NASA is targeting technosignatures in its renewed effort to detect alien civilizations.
Congress asked NASA to re-boot its search for other civilizations a few months ago. Their first step towards that goal is the NASA Technosignatures Workshop, held in Houston from September 26th to 28th, 2018.
If you've never stared out to space at night and wondered if there are other civilizations out there, well…that's difficult to understand.
One of humanity's most ancient and persistent longings is to know if there are others out there. Though it may seem like a long shot, the attempt is irresistible. And NASA's newest attempt involves technosignatures.
What are Technosignatures?
Technosignatures are simply evidence of technology. They're the effects or signature of technological use. The most obvious example might be radio waves, but some experts in technosignatures reject those, because the universe is riddled with radio waves produced by natural sources.
SETI was the original search for alien civilizations. But SETI was more or less a search for intentional radio signals sent by another civilization. This new search will be different in scope. Technosignatures are the unintentional signals that provide evidence for a technological civilization.
Technosignatures include laser emissions, indications of massive megastructures like Dyson Spheres, or, sadly, highly-polluted atmospheres. At the Technosignatures Workshop, they also talked about detecting megacities on other planets through their heat signature, and detecting satellites orbiting other planets.
But in each of these cases, any technosignatures would likely not jump right out at us. It will require some advanced sleuthing techniques to determine if what searchers are detecting are in fact technosignatures.
That's why NASA held the workshop. Presenters outlined the current state of the field in detecting technosignatures, what the most promising avenues of research are, and what investments can advance the science of technosignature detection.
A major stated goal of the workshop is to understand how NASA can support the whole field through partnerships with both private and philanthropic partners.
There's precedent for partnerships in the search for the detection of technosignatures. The SETI effort was a NASA program up until 1993 when Congress reigned it in. Since then, other organizations and wealthy people like Paul Allen, co-founder of Microsoft, have kept SETI going.
But now NASA is back in the game, and their Technosignatures Workshop is their first step in a renewed effort to detect other civilizations.
This new effort comes on the heels of major discoveries in the past few years. For a long time we didn't know if other stars had planets in their orbits, or if our Solar System was unique. But the Kepler mission changed all that.
Kepler has discovered over 2,600 exoplanets and is still going. And Kepler has only searched a tiny portion of the sky.

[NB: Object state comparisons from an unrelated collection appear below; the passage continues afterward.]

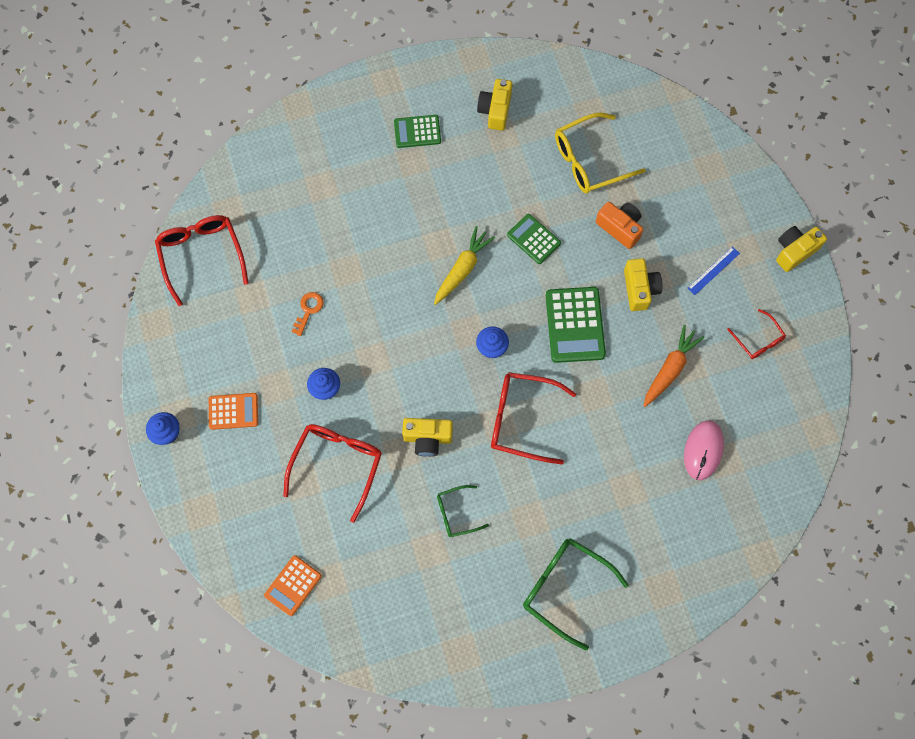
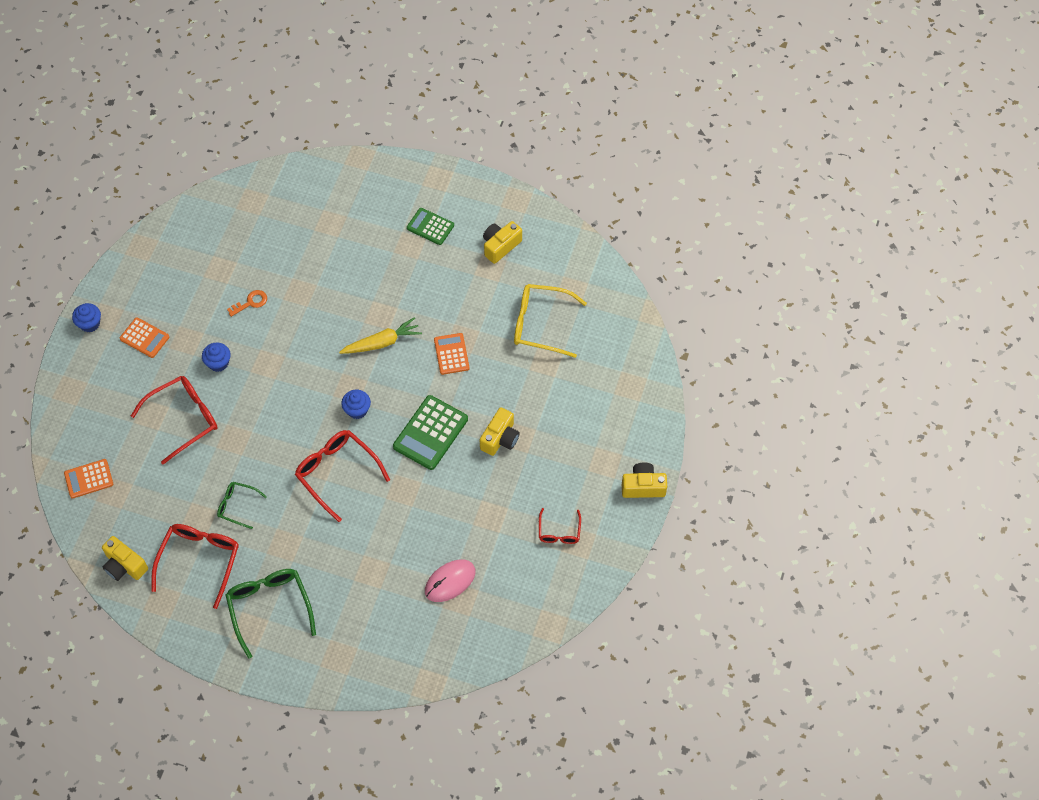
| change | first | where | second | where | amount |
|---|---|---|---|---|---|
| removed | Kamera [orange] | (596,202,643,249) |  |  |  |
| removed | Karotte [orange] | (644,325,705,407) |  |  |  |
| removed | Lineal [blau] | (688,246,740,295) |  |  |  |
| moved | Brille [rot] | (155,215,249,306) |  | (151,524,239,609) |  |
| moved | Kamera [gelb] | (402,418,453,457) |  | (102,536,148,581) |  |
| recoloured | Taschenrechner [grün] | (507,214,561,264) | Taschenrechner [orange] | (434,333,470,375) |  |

With that data in hand, there's no reason to think that exoplanets aren't plentiful throughout the galaxy and the universe. Congress must have realized that, and decided to urge NASA to search some of the newly-discovered exoplanets for evidence of civilizations.
Telescopes now in the design and construction phases will allow us to image exoplanets, to study their atmospheres, and potentially detect hot-spots on their surfaces.
We may even be able to use the transit method to detect any satellites orbiting another planet. Nobody knows what we'll find, but it's hard not to get a little excited.
There's a lot of work to be done. Scientists will have to decide the best way to proceed. But once they get going, it promises to be a very exciting endeavour.